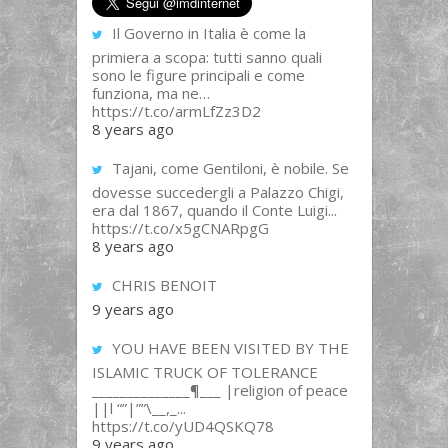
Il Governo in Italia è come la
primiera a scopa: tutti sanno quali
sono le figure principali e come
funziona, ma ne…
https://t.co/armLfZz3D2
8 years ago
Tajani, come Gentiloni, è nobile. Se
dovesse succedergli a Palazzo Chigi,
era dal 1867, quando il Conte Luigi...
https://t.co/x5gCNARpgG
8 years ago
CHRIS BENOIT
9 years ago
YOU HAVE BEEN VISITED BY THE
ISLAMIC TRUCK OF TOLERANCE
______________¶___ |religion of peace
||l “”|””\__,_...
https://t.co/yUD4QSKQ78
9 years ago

=======

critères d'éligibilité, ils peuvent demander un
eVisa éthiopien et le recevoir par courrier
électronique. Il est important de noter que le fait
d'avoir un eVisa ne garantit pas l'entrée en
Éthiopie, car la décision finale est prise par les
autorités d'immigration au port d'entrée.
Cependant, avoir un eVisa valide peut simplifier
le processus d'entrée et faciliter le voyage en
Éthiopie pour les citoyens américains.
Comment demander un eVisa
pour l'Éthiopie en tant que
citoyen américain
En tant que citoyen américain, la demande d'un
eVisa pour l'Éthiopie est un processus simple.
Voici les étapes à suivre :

=======

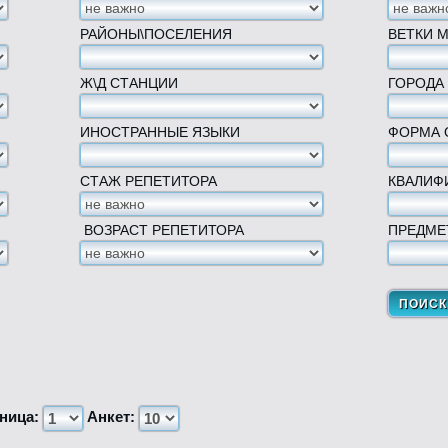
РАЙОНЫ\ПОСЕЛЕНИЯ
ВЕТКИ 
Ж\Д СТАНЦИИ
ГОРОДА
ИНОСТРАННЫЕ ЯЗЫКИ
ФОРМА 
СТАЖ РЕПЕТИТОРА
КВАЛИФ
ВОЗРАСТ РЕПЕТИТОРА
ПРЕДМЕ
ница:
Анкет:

=======

- _Task directions_
For this exercise, output exactly the lines above from the line with "Il Governo in Italia è come la" to the line with "https://t.co/yUD4QSKQ78", counting both, and leave out the rest.

- _Expected answer_
Il Governo in Italia è come la
primiera a scopa: tutti sanno quali
sono le figure principali e come
funziona, ma ne…
https://t.co/armLfZz3D2
8 years ago
Tajani, come Gentiloni, è nobile. Se
dovesse succedergli a Palazzo Chigi,
era dal 1867, quando il Conte Luigi...
https://t.co/x5gCNARpgG
8 years ago
CHRIS BENOIT
9 years ago
YOU HAVE BEEN VISITED BY THE
ISLAMIC TRUCK OF TOLERANCE
______________¶___ |religion of peace
||l “”|””\__,_...
https://t.co/yUD4QSKQ78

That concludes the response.